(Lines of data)

○ ○ ○

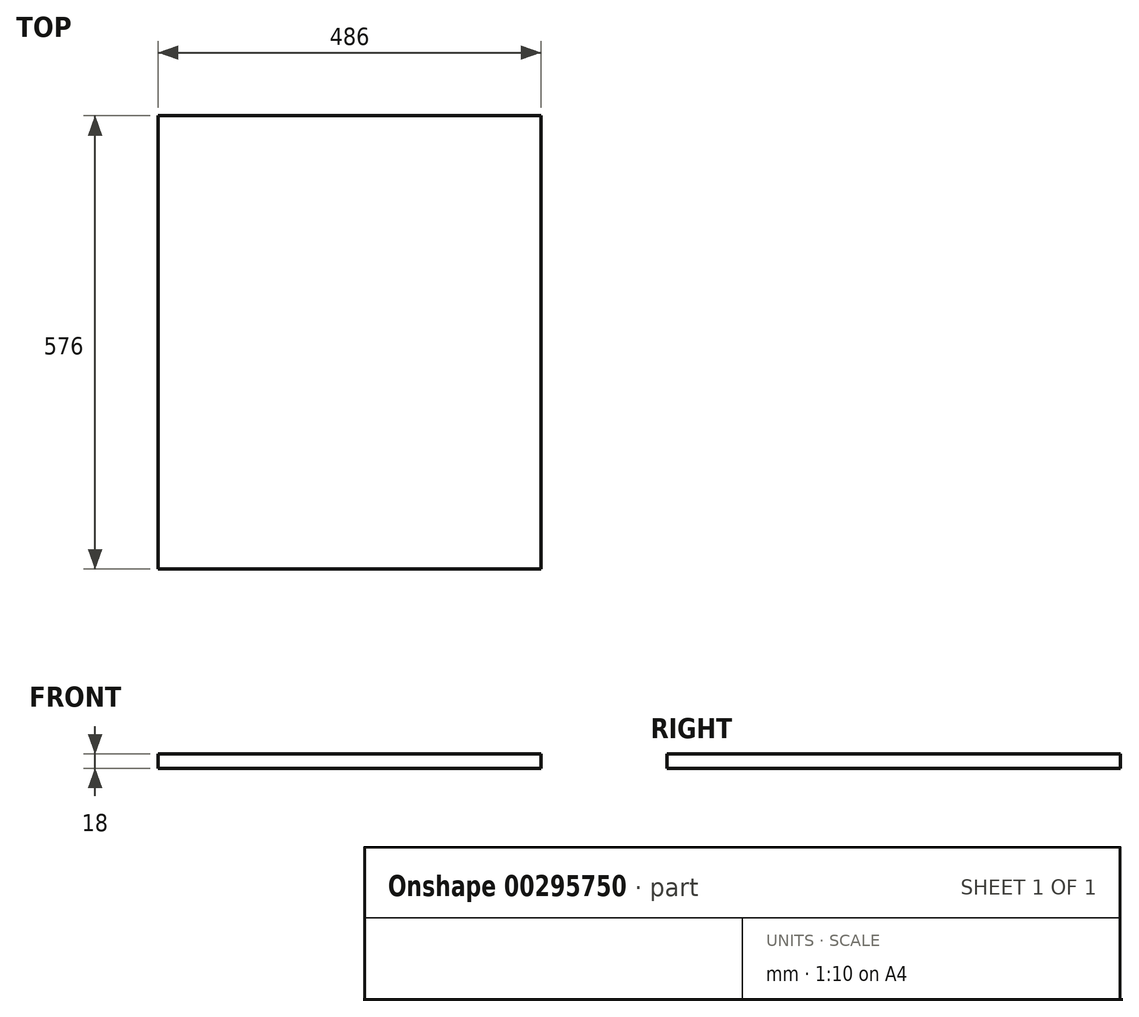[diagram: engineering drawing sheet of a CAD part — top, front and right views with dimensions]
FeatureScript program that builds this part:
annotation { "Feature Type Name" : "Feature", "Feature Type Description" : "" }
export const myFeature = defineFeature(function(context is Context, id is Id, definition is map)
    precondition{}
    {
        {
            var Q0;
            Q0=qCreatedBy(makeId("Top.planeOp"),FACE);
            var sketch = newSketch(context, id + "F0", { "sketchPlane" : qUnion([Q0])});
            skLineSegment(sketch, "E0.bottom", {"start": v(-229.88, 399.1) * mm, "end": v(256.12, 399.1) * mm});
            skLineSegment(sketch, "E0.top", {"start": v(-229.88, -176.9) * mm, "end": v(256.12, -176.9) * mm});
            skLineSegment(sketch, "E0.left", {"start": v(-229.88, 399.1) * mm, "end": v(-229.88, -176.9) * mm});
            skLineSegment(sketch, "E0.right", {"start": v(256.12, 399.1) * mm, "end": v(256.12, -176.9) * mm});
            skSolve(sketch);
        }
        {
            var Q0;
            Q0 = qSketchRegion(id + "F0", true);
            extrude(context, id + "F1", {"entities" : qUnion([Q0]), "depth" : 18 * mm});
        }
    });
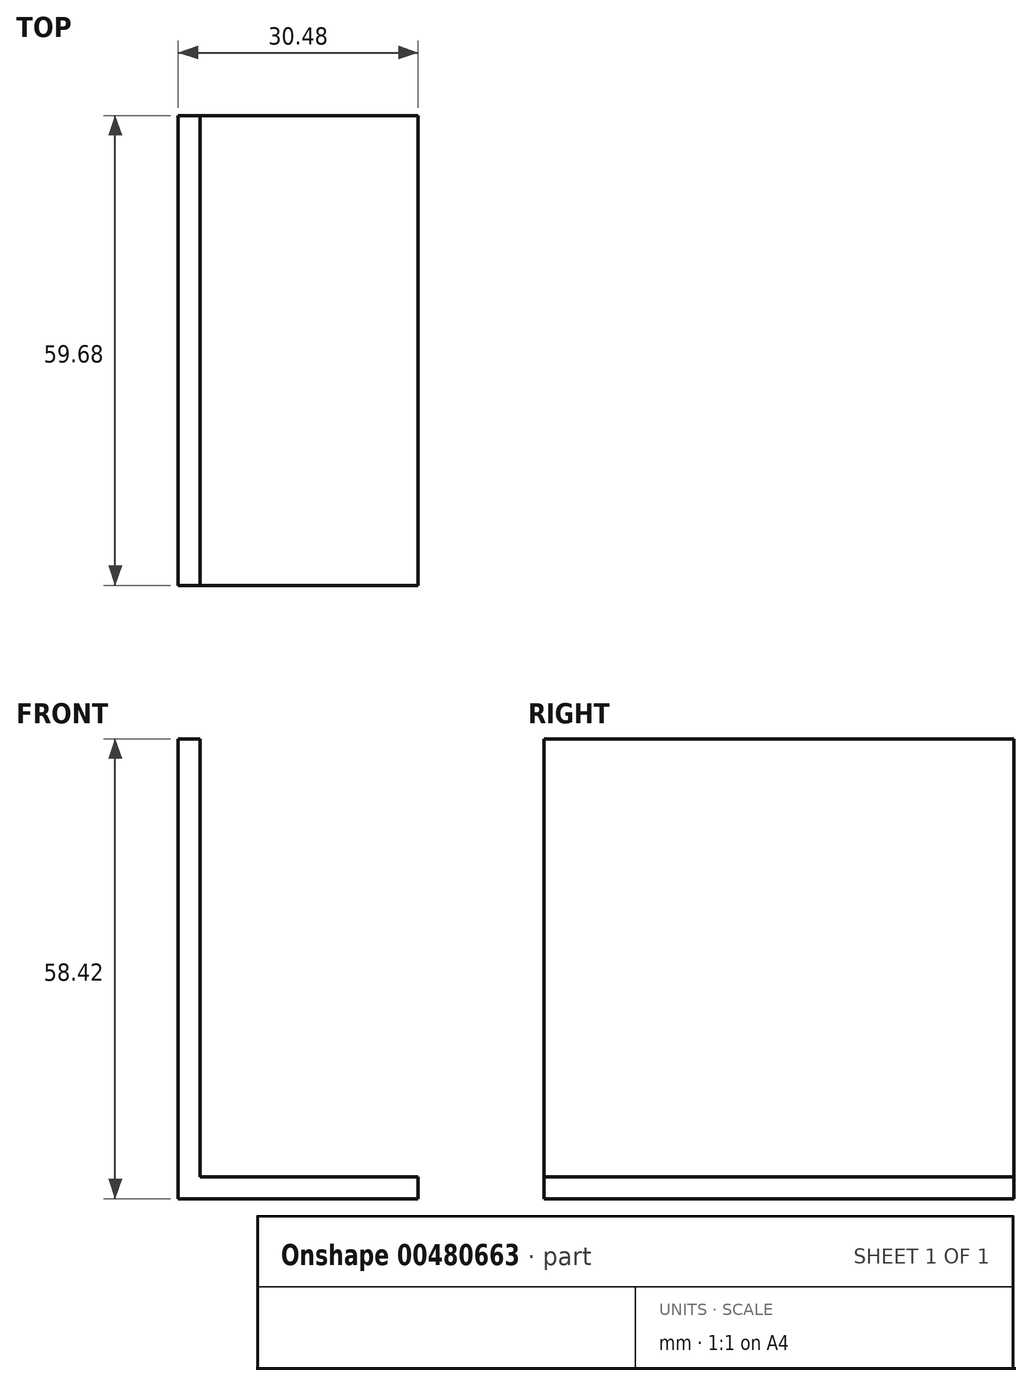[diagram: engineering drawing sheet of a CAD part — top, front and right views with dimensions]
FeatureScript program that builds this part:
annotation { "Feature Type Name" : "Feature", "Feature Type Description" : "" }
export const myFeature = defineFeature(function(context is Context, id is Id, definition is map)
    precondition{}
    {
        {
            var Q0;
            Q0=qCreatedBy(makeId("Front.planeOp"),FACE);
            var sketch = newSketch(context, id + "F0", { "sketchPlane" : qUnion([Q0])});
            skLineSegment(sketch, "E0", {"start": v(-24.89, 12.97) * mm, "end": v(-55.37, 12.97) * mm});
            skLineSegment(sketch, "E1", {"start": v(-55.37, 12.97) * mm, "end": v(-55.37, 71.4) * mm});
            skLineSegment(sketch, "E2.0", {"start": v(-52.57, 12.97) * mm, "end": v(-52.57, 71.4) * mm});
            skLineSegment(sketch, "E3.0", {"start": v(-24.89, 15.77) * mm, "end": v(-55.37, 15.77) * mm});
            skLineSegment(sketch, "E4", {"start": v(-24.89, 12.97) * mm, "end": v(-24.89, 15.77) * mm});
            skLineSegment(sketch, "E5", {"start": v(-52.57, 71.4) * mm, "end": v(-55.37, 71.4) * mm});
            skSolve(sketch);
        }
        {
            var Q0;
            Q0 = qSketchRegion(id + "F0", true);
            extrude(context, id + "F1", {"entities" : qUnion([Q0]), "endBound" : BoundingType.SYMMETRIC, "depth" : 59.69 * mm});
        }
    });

○ ○ ○

Direction - From the items above, pick out every line that contains the string "entities" and copy each one in full.

The completed task -
            extrude(context, id + "F1", {"entities" : qUnion([Q0]), "depth" : 18 * mm});
            extrude(context, id + "F1", {"entities" : qUnion([Q0]), "endBound" : BoundingType.SYMMETRIC, "depth" : 59.69 * mm});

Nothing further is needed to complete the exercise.